ONS: Ontology for Nutritional Studies
ONS was developed under the ENPADASI European project, to assist the standardized description of (human) nutritional studies. As such, it includes and covers classes and relations that are commonly encountered while conducting, storing, harmonizing, integrating, describing and querying for nutritional studies. ONS main objective and long-term goal, is to represent a comprehensive resource for the description of concepts in the broader human nutrition domain, representing a solid and extensible formal ontology framework, where integration of new information can be easily achieved by the addition of extra modules.
ONS is member of the Open Biological and Biomedical Ontology Foundry (OBOFoundry), reuses BFO, OBI, FoodOn, ChEBi, and other ontologies terms.
FIDEO: Food Interactions with Drugs Evidence Ontology
FIDEO, launched in 2019 as part of the ANR-funded MIAM project, aims to represent knowledge about food-drug interactions. It reuses concepts from referenced ontologies such as BFO, OBI, ChEBI, DRON and FoodOn and includes additional concepts describing the interactions and the food and drugs involved as well as evidence about them.

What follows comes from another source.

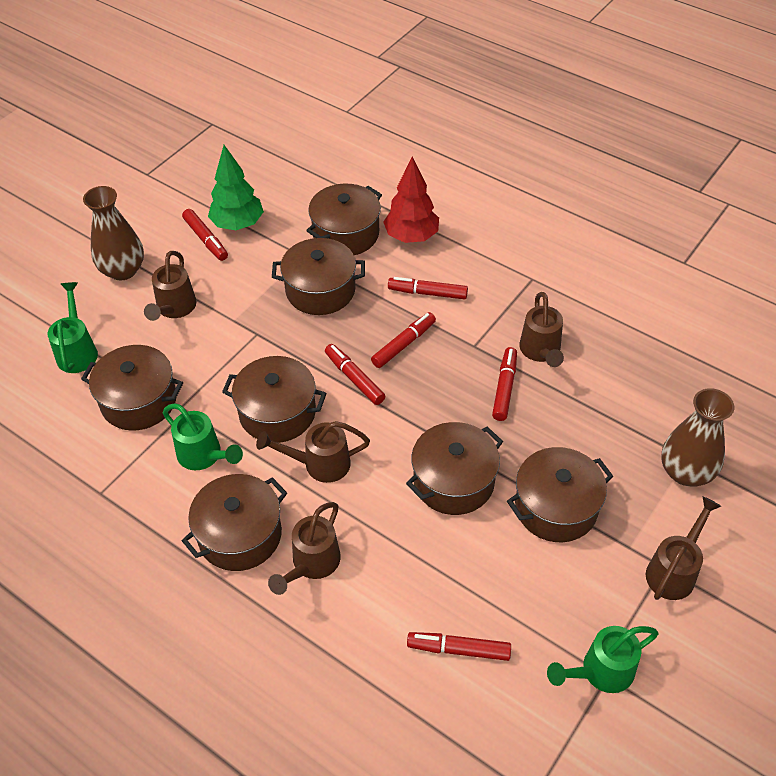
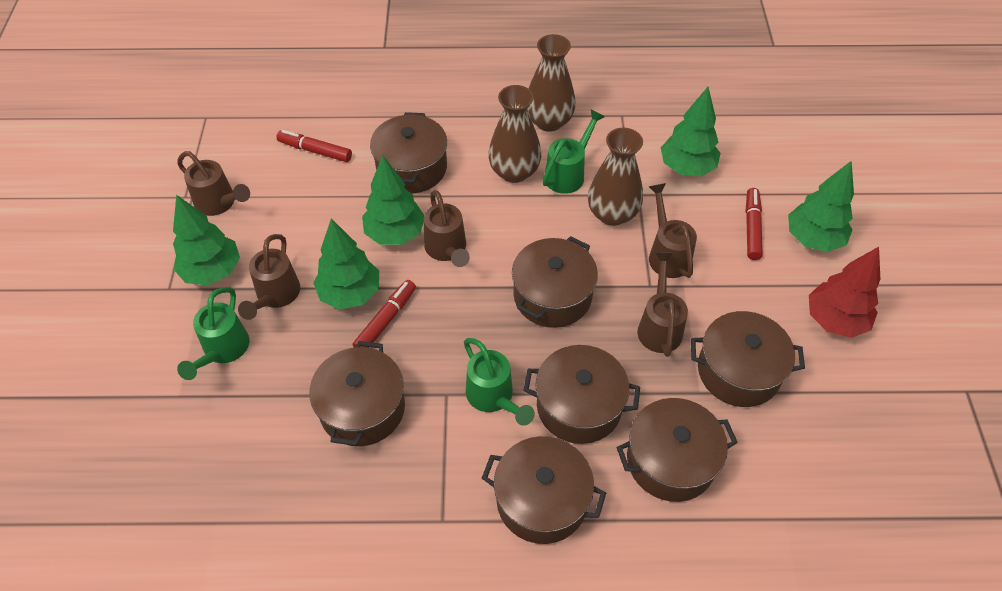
brown vase: 2 -> 3
green tree: 1 -> 5
red marker: 6 -> 3

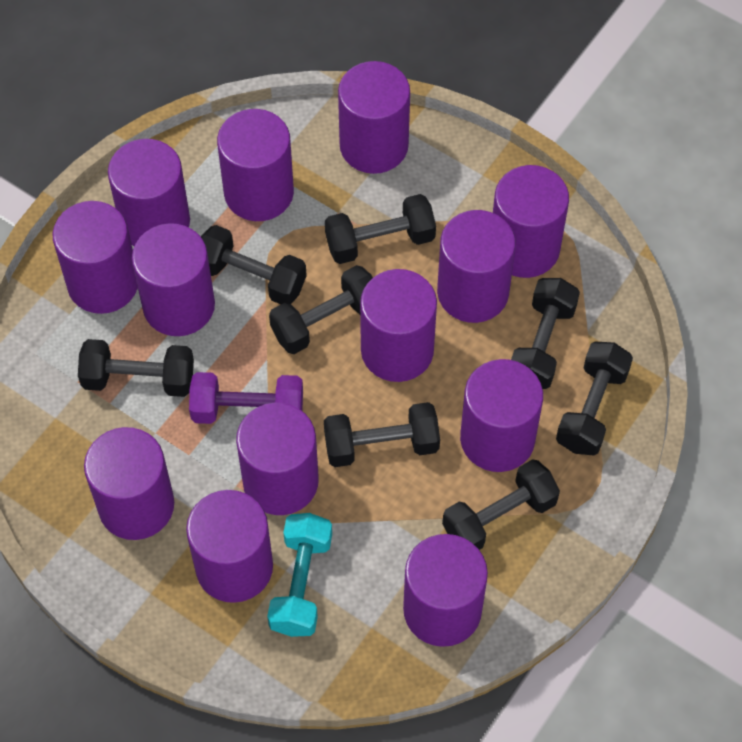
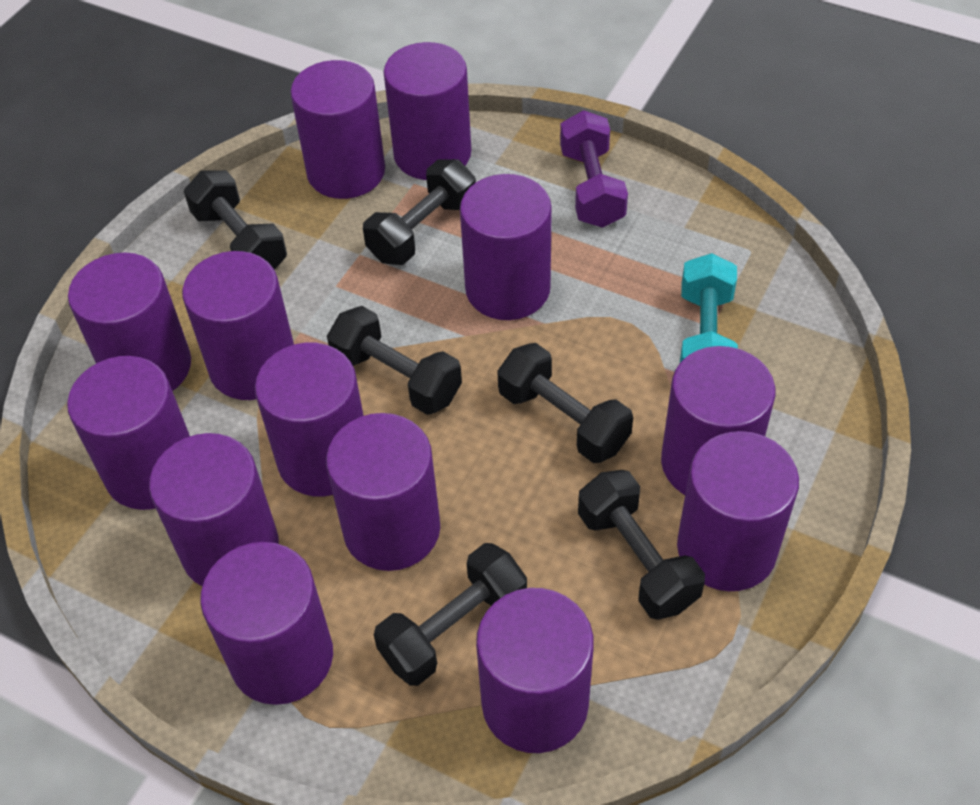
black dumbbell: 8 -> 6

FIDEO is a member of the Open Biological and Biomedical Ontology Foundry (OBOFoundry) and is available on Ontology Lookup Service (OLS) and BioPortal.
FoodOn: Food ontology
FoodOn, launched in 2018, is a recently developed ontology that aims to describe food known in cultures throughout the world for human, domestic and agricultural animal consumption. FoodOn is based on the LanguaL™ Food Description Thesaurus, originating in the late 1970s as the “Factored Food Vocabulary” by the Center for Food Safety and Applied Nutrition (CFSAN) of the United States Food and Drug Administration, and later adopted by the European LanguaL™ Technical Committee which supports EuroFIR partner national food nutrition databases. All of LanguaL™’s 14 facets of food description have been transformed and mapped into FoodOn ontology branches of vocabulary.
FoodOn is a member of the Open Biological and Biomedical Ontology Foundry (OBOFoundry), and consequently reuses many CHEBI chemical terms, UBERON and PO anatomy terms, and dataset description elements are being reused from the Ontology for Biomedical Investigations (OBI) and the Information Architecture Ontology (IAO).
(paper)
MeatyL@b: Food production ontology process modelling - does this have an associated ontology?
ONE: Ontology for Nutritional Epidemiology
Nutritional epidemiology is a specific research area. The generic ontologies for food science, nutrition science or medical science failed to cover the specific characteristics of nutritional epidemiologic studies. As a result, we developed the ontology for nutritional epidemiology (ONE) in order to describe nutritional epidemiologic studies accurately.
The present work is an extension of the Ontology for Nutritional Studies (ONS) that was developed as a comprehensive ontology to describe research in a broader human nutrition domain. The present work adds value to FoodOn, which formulates descriptions of nutrients, food items and diets.
The ONE is a member of the Open Biological and Biomedical Ontology Foundry (OBOFoundry), the Ontology Lookup Service (OLS) and the BioPortal.
MAxO: Medical Actions Ontology
The Medical Actions Ontology (MAxO) is a developing ontology that provides a structured vocabulary for medical procedures, interventions, therapies, and treatments, including nutrition based medical interventions.
ECTO: Environmental Conditions, Treatments, and Exposures Ontology
The Environmental Conditions, Treatments, and Exposures Ontology is a developing ontology that utilizes existing OBO ontologies such as ExO, CHEBI and ENVO to make ready-made precomposed classes for use in describing experimental treatments of plants and model organisms, exposures of humans or any other organisms to stressors through a variety of routes, stimuli, any kind of environmental condition or change in condition that can be experienced by an organism or population of organisms on earth. ECTO includes terms to represent exposure to specific foods, diets, or nutrients.